§ **Exercise description**
Scan the entries below for the word "there" and copy every line where it turns up.

§ **Extracted entries**

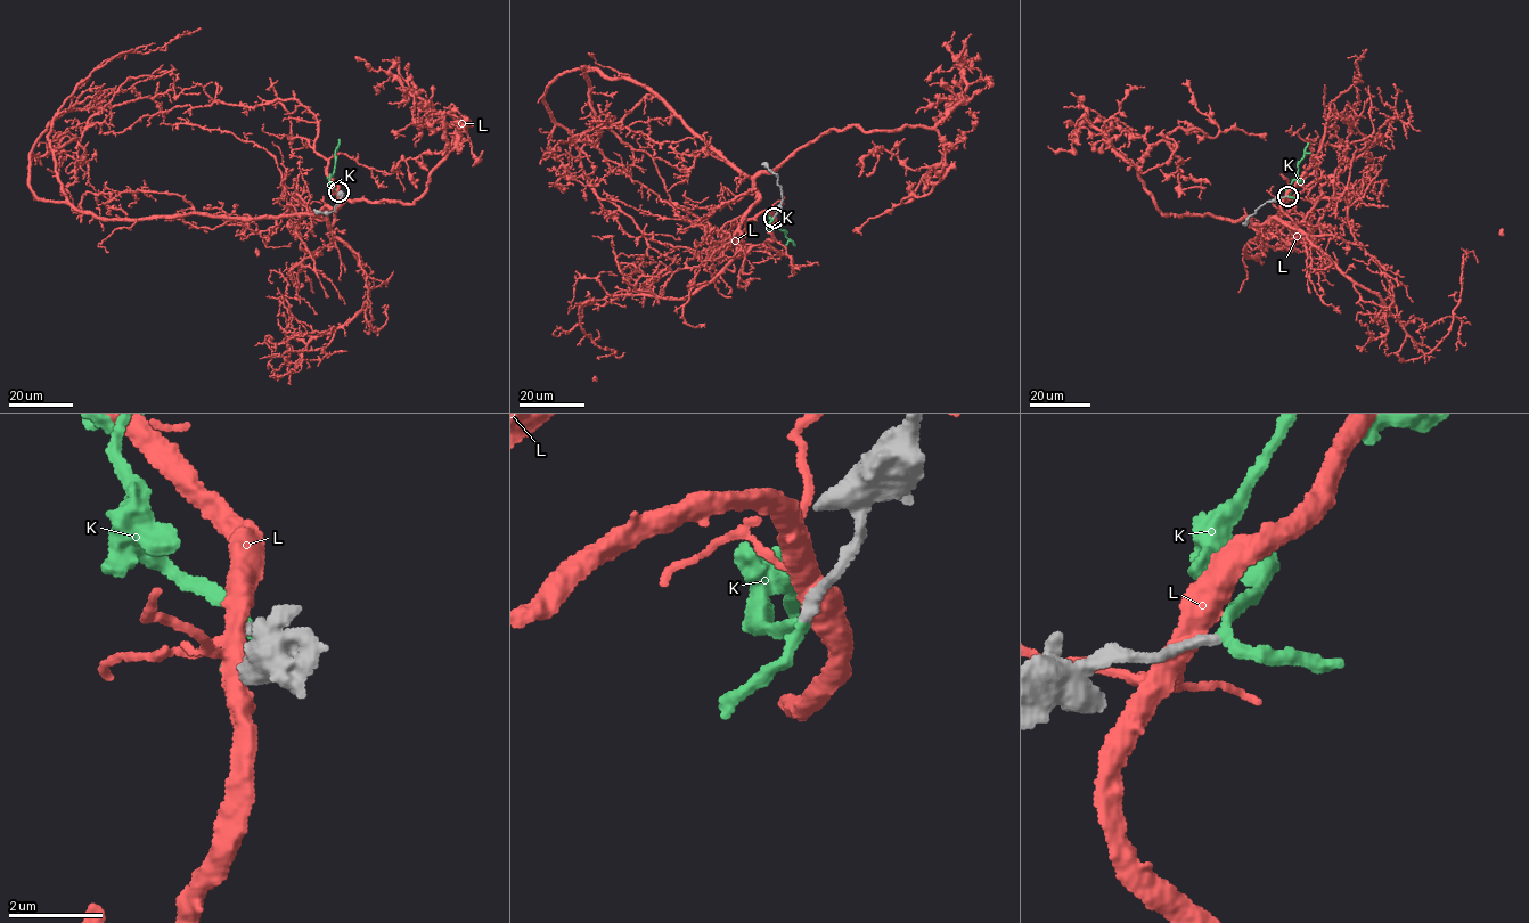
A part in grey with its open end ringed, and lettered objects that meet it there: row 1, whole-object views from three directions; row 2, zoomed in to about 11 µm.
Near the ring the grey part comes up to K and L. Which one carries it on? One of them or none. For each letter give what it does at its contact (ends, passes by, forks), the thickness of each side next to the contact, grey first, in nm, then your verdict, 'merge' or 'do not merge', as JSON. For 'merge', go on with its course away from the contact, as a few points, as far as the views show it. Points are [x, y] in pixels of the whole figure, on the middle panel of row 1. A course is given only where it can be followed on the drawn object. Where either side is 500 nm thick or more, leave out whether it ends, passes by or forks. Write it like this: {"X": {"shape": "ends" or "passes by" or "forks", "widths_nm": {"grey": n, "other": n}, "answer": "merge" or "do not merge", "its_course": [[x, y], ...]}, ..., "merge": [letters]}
{"K": {"shape": "passes by", "widths_nm": {"grey": 240, "other": 200}, "answer": "merge", "its_course": [[773, 218], [774, 226], [786, 231], [794, 245]]}, "L": {"shape": "forks", "widths_nm": {"grey": 260, "other": 380}, "answer": "do not merge"}, "merge": ["K"]}

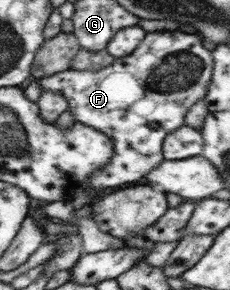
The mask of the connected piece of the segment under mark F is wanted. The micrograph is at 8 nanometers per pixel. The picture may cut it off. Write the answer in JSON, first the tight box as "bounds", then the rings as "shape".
{"bounds":[33,30,214,188],"shape":[[[159,30],[148,33],[136,50],[123,58],[117,58],[110,66],[100,70],[69,69],[53,76],[33,79],[43,92],[63,92],[69,112],[76,122],[103,132],[113,144],[113,155],[103,167],[91,175],[91,188],[111,188],[123,184],[137,184],[146,180],[147,173],[157,167],[164,156],[162,153],[165,138],[184,126],[187,111],[197,102],[204,100],[211,77],[214,74],[212,52],[203,46],[202,38],[197,34],[179,30]]]}

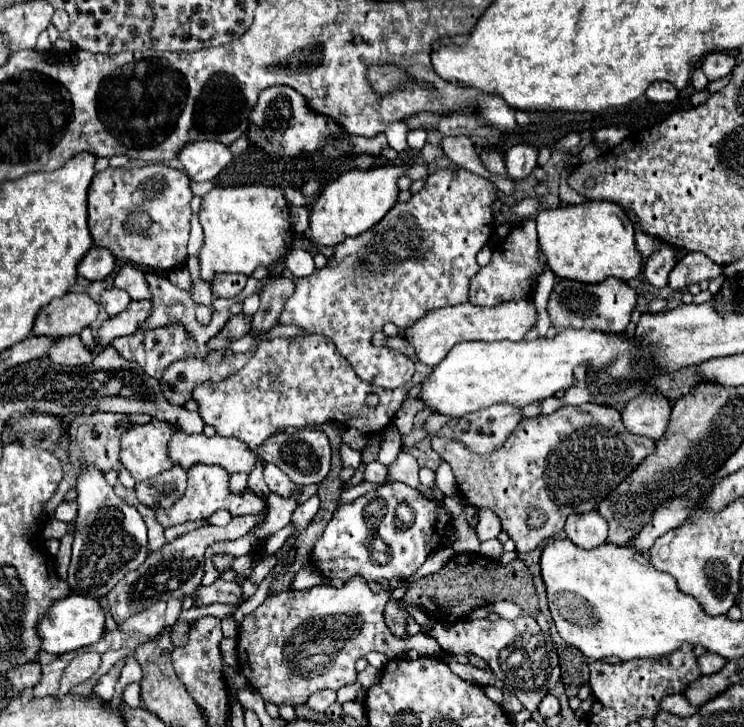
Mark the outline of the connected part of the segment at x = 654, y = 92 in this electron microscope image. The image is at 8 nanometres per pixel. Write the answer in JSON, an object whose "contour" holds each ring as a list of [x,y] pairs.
{"contour":[[[656,81],[656,83],[652,83],[652,85],[648,87],[648,91],[646,91],[648,101],[654,101],[654,103],[672,101],[672,99],[676,99],[676,95],[678,95],[676,87],[672,87],[672,85],[666,83],[666,81]]]}

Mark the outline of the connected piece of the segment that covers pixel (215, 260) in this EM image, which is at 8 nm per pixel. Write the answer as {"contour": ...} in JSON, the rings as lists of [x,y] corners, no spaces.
{"contour":[[[240,185],[240,187],[214,187],[202,197],[200,205],[200,223],[204,229],[204,243],[200,249],[200,279],[212,285],[214,275],[218,273],[244,273],[252,275],[260,265],[272,265],[284,257],[290,249],[292,227],[288,221],[288,205],[280,187],[266,185]]]}

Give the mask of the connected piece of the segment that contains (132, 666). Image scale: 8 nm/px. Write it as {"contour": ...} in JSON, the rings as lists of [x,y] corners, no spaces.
{"contour":[[[130,655],[130,657],[126,657],[126,659],[124,659],[122,673],[120,673],[120,679],[118,679],[118,683],[116,683],[116,691],[114,691],[114,693],[122,695],[122,691],[124,691],[124,687],[126,687],[128,683],[140,683],[140,679],[142,679],[142,669],[140,669],[140,665],[136,663],[136,659],[134,659],[132,655]]]}

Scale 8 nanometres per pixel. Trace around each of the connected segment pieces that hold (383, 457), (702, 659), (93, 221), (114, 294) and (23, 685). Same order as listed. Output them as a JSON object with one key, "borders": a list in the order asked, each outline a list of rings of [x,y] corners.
{"borders":[[[[395,425],[383,432],[383,440],[378,453],[378,461],[389,466],[398,456],[402,444],[402,436]]],[[[704,653],[698,657],[698,663],[700,663],[700,669],[702,669],[702,675],[712,675],[712,673],[718,673],[726,661],[722,655],[716,655],[716,653]]],[[[168,165],[104,169],[92,177],[88,189],[88,227],[94,245],[104,247],[120,261],[170,271],[188,257],[190,179]]],[[[110,287],[106,291],[102,291],[100,295],[100,305],[104,307],[104,311],[112,317],[112,315],[118,315],[120,311],[124,311],[128,307],[132,299],[128,299],[128,293],[126,291],[120,291],[118,287]]],[[[24,663],[8,671],[8,679],[16,689],[32,689],[40,681],[40,665],[38,663]]]]}

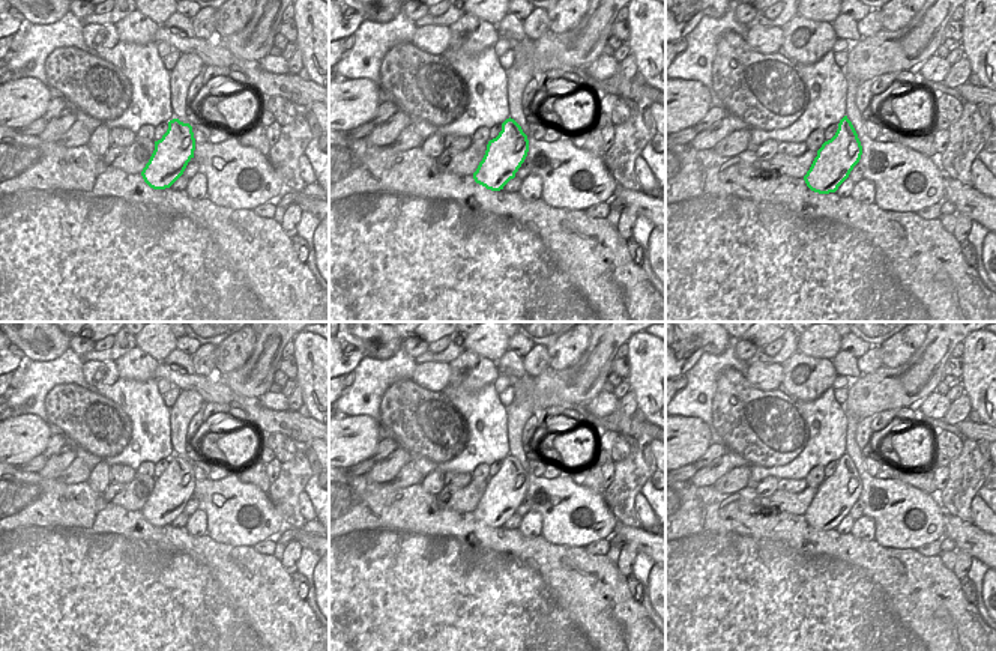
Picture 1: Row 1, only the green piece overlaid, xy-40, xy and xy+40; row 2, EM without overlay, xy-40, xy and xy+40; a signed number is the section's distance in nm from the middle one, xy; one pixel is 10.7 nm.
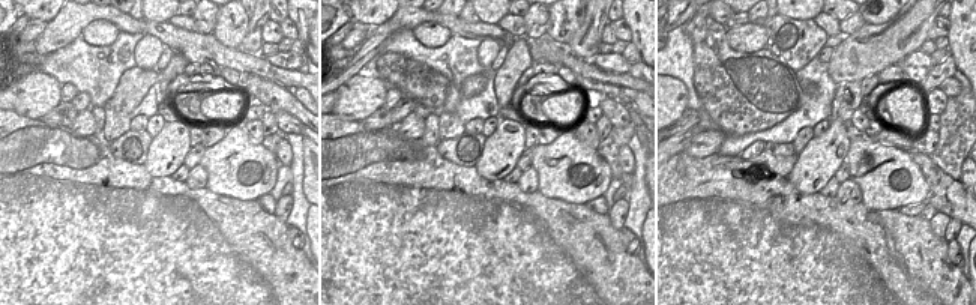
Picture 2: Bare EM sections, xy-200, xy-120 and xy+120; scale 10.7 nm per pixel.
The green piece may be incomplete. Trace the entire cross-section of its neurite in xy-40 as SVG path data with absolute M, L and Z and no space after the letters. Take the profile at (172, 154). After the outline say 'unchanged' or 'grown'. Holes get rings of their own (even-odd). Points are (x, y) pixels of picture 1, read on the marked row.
M179 119L168 122L168 129L155 141L155 150L141 171L144 182L153 189L170 188L194 158L195 138L192 126Z | unchanged

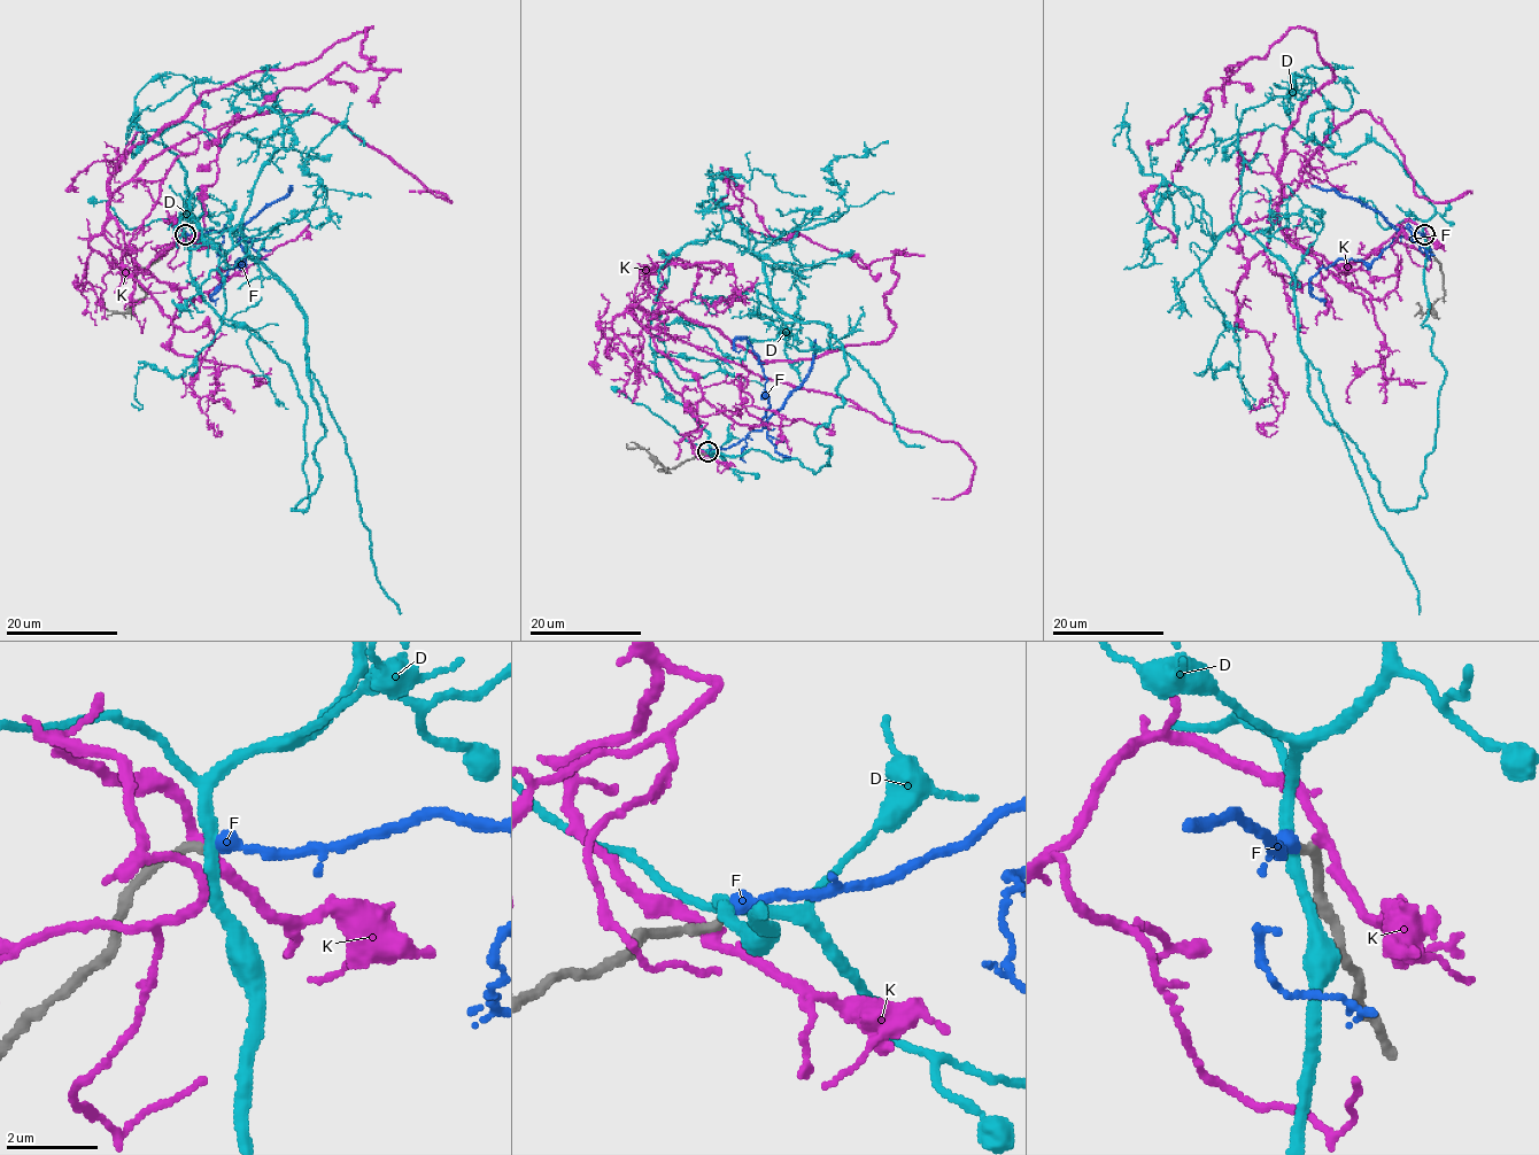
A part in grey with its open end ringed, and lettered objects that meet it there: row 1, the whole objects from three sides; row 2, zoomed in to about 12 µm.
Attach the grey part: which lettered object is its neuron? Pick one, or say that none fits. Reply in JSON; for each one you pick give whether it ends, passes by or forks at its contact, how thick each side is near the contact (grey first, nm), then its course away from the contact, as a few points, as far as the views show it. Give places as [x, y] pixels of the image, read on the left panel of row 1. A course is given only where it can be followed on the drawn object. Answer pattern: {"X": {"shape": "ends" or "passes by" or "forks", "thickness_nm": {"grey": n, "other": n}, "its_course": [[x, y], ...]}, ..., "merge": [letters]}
{"F": {"shape": "ends", "thickness_nm": {"grey": 200, "other": 320}, "its_course": [[186, 234], [227, 229], [240, 232], [239, 243], [246, 262], [239, 260], [231, 268], [210, 296], [218, 299]]}, "merge": ["F"]}

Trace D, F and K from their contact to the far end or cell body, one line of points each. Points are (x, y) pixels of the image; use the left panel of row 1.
D: (184, 234), (196, 294), (291, 371), (306, 509), (304, 311), (240, 224), (221, 327), (131, 403)
F: (186, 234), (227, 229), (240, 232), (239, 243), (246, 262), (239, 260), (231, 268), (210, 296), (218, 299)
K: (183, 234), (144, 270), (90, 245), (120, 161), (372, 26), (369, 68), (218, 141), (191, 242)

§ **Completed task**
A part in grey with its open end ringed, and lettered objects that meet it there: row 1, whole-object views from three directions; row 2, zoomed in to about 11 µm.
A part in grey with its open end ringed, and lettered objects that meet it there: row 1, the whole objects from three sides; row 2, zoomed in to about 12 µm.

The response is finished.